THE TASK: Search term "When": please copy every line of the records below that contains it.

LISTED ENTRIES:

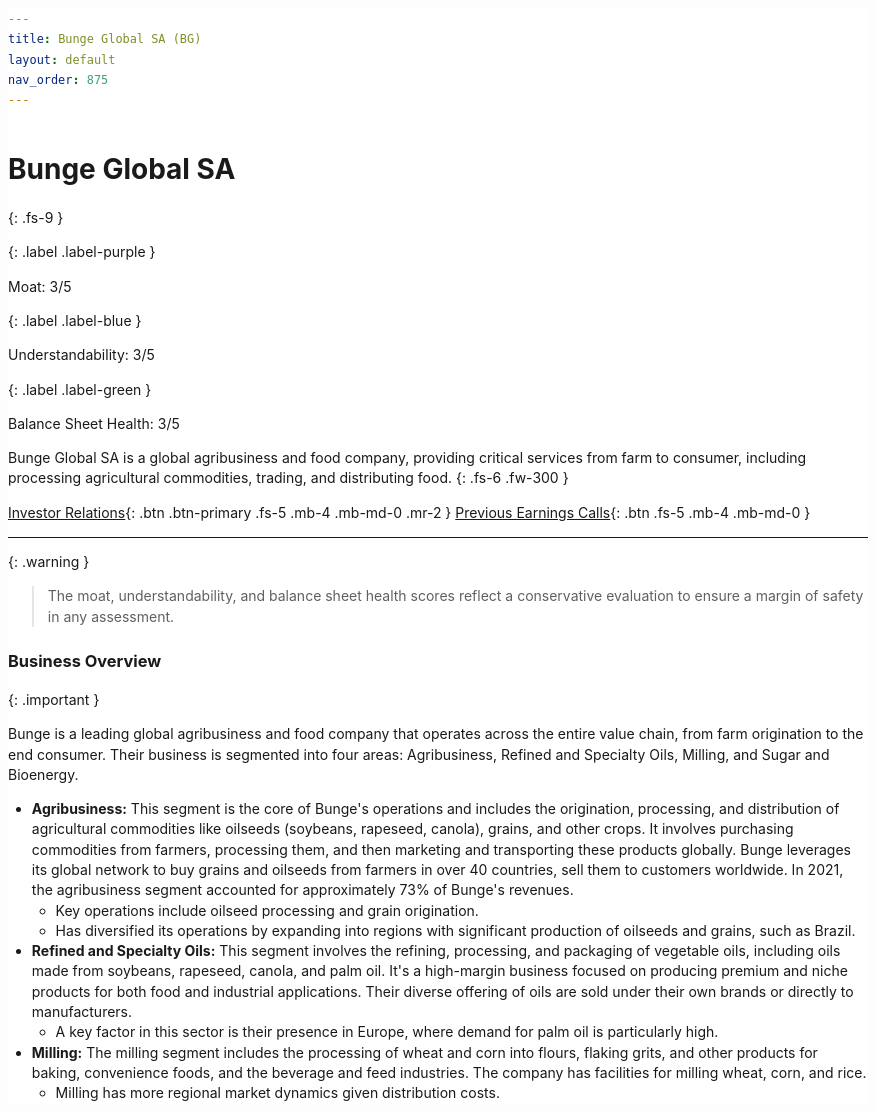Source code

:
```yaml
---
title: Bunge Global SA (BG)
layout: default
nav_order: 875
---
```


# Bunge Global SA
{: .fs-9 }

{: .label .label-purple }

Moat: 3/5

{: .label .label-blue }

Understandability: 3/5

{: .label .label-green }

Balance Sheet Health: 3/5

Bunge Global SA is a global agribusiness and food company, providing critical services from farm to consumer, including processing agricultural commodities, trading, and distributing food.
{: .fs-6 .fw-300 }

[Investor Relations](https://www.google.com/search?q=BG+investor+relations){: .btn .btn-primary .fs-5 .mb-4 .mb-md-0 .mr-2 }
[Previous Earnings Calls](https://discountingcashflows.com/company/BG/transcripts/){: .btn .fs-5 .mb-4 .mb-md-0 }

---

{: .warning }
>The moat, understandability, and balance sheet health scores reflect a conservative evaluation to ensure a margin of safety in any assessment.


 

### Business Overview
{: .important }

Bunge is a leading global agribusiness and food company that operates across the entire value chain, from farm origination to the end consumer. Their business is segmented into four areas: Agribusiness, Refined and Specialty Oils, Milling, and Sugar and Bioenergy.
 

*   **Agribusiness:** This segment is the core of Bunge's operations and includes the origination, processing, and distribution of agricultural commodities like oilseeds (soybeans, rapeseed, canola), grains, and other crops. It involves purchasing commodities from farmers, processing them, and then marketing and transporting these products globally. Bunge leverages its global network to buy grains and oilseeds from farmers in over 40 countries, sell them to customers worldwide. In 2021, the agribusiness segment accounted for approximately 73% of Bunge's revenues.
    *   Key operations include oilseed processing and grain origination.
    *   Has diversified its operations by expanding into regions with significant production of oilseeds and grains, such as Brazil.
*   **Refined and Specialty Oils:** This segment involves the refining, processing, and packaging of vegetable oils, including oils made from soybeans, rapeseed, canola, and palm oil. It's a high-margin business focused on producing premium and niche products for both food and industrial applications. Their diverse offering of oils are sold under their own brands or directly to manufacturers.
    *   A key factor in this sector is their presence in Europe, where demand for palm oil is particularly high.
*   **Milling:** The milling segment includes the processing of wheat and corn into flours, flaking grits, and other products for baking, convenience foods, and the beverage and feed industries. The company has facilities for milling wheat, corn, and rice.
    *   Milling has more regional market dynamics given distribution costs.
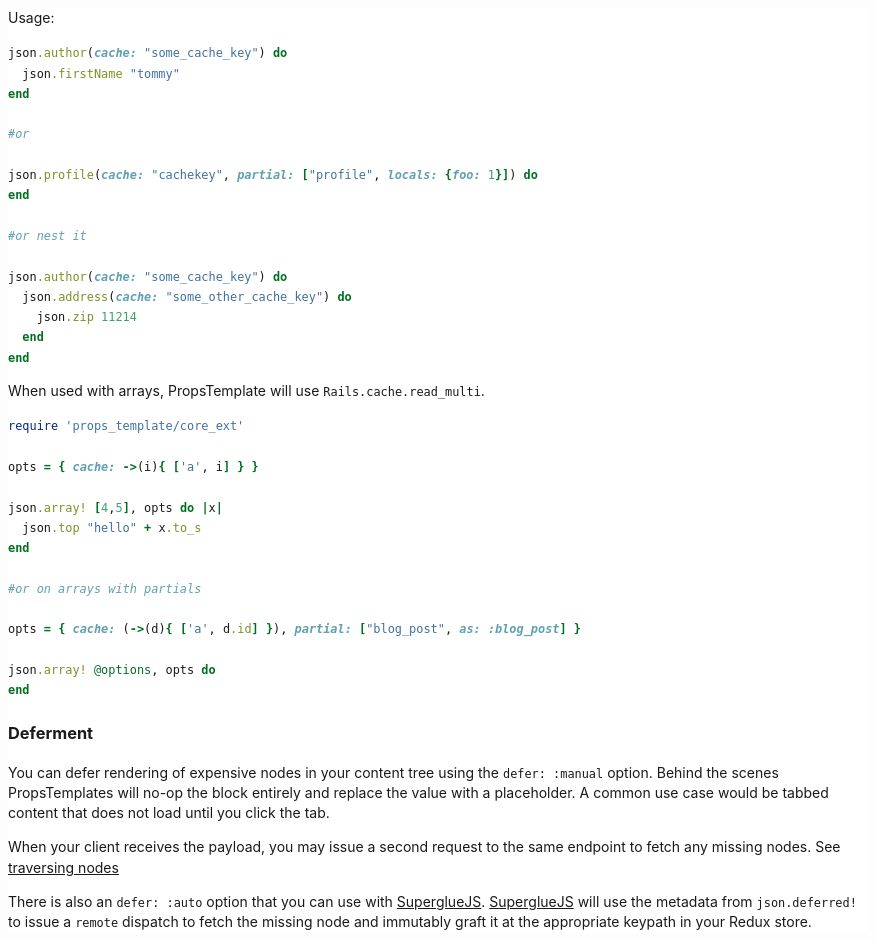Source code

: Usage:

```ruby
json.author(cache: "some_cache_key") do
  json.firstName "tommy"
end

#or

json.profile(cache: "cachekey", partial: ["profile", locals: {foo: 1}]) do
end

#or nest it

json.author(cache: "some_cache_key") do
  json.address(cache: "some_other_cache_key") do
    json.zip 11214
  end
end
```

When used with arrays, PropsTemplate will use `Rails.cache.read_multi`.

```ruby
require 'props_template/core_ext'

opts = { cache: ->(i){ ['a', i] } }

json.array! [4,5], opts do |x|
  json.top "hello" + x.to_s
end

#or on arrays with partials

opts = { cache: (->(d){ ['a', d.id] }), partial: ["blog_post", as: :blog_post] }

json.array! @options, opts do
end
```

### Deferment

You can defer rendering of expensive nodes in your content tree using the
`defer: :manual` option. Behind the scenes PropsTemplates will no-op the block
entirely and replace the value with a placeholder. A common use case would be
tabbed content that does not load until you click the tab.

When your client receives the payload, you may issue a second request to the
same endpoint to fetch any missing nodes. See [traversing nodes](#traversing)

There is also an `defer: :auto` option that you can use with [SuperglueJS][1]. [SuperglueJS][1]
will use the metadata from `json.deferred!` to issue a `remote` dispatch to fetch
the missing node and immutably graft it at the appropriate keypath in your Redux
store.


  [CONTRIBUTING]: CONTRIBUTING.md
  [contributors]: https://github.com/thoughtbot/props_template/graphs/contributors
[1]: https://github.com/thoughtbot/superglue
[turbostreamer]: https://github.com/malomalo/turbostreamer
[jbuilder]: https://github.com/rails/jbuilder
[oj]: https://github.com/ohler55/oj/
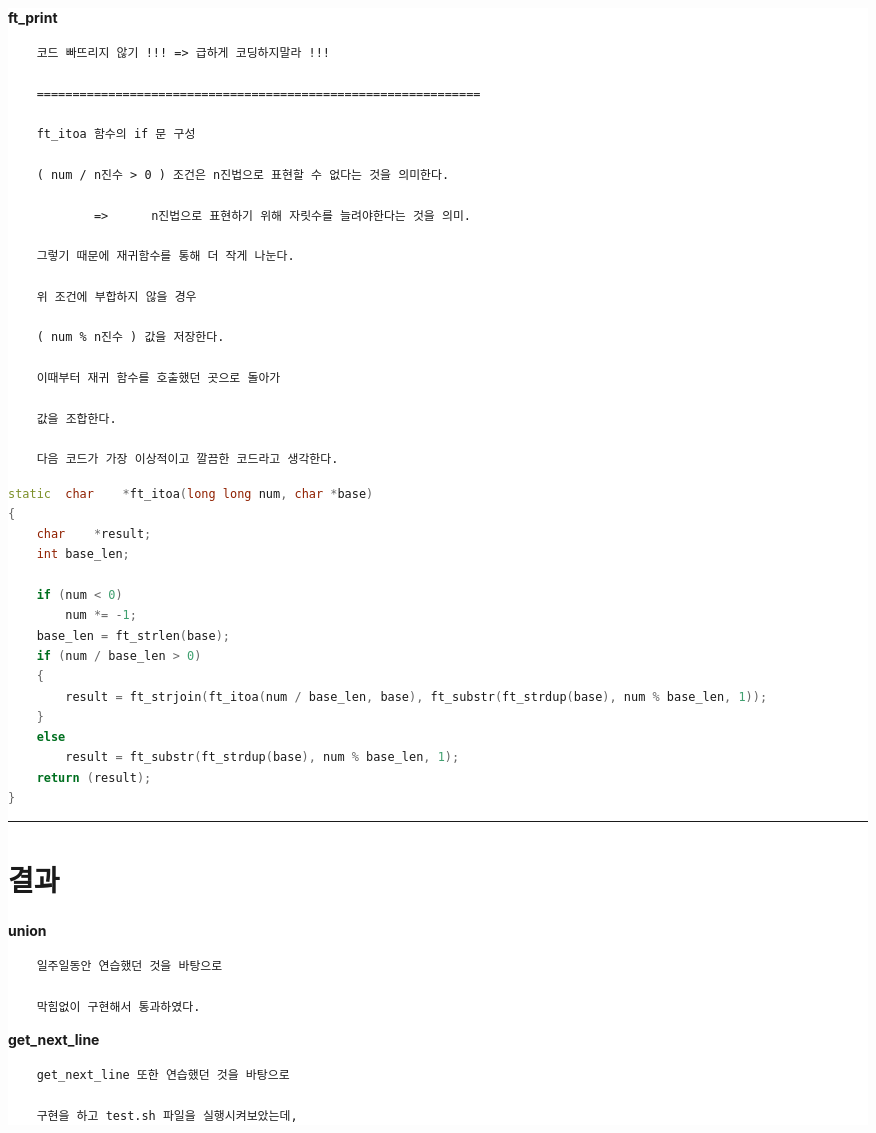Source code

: **ft_print**

        코드 빠뜨리지 않기 !!! => 급하게 코딩하지말라 !!!

        ==============================================================

        ft_itoa 함수의 if 문 구성

        ( num / n진수 > 0 ) 조건은 n진법으로 표현할 수 없다는 것을 의미한다.

                =>      n진법으로 표현하기 위해 자릿수를 늘려야한다는 것을 의미.

        그렇기 때문에 재귀함수를 통해 더 작게 나눈다.

        위 조건에 부합하지 않을 경우
        
        ( num % n진수 ) 값을 저장한다.

        이때부터 재귀 함수를 호출했던 곳으로 돌아가 

        값을 조합한다.

        다음 코드가 가장 이상적이고 깔끔한 코드라고 생각한다.

```c++
static	char	*ft_itoa(long long num, char *base)
{
	char	*result;
	int	base_len;

	if (num < 0)
		num *= -1;
	base_len = ft_strlen(base);
	if (num / base_len > 0)
	{
		result = ft_strjoin(ft_itoa(num / base_len, base), ft_substr(ft_strdup(base), num % base_len, 1));
	}
	else
		result = ft_substr(ft_strdup(base), num % base_len, 1); 
	return (result);
}
```

<hr>

# 결과

**union**

        일주일동안 연습했던 것을 바탕으로 

        막힘없이 구현해서 통과하였다.

**get_next_line**

        get_next_line 또한 연습했던 것을 바탕으로

        구현을 하고 test.sh 파일을 실행시켜보았는데,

SOLUTION BELOW:
When used with arrays, PropsTemplate will use `Rails.cache.read_multi`.
When your client receives the payload, you may issue a second request to the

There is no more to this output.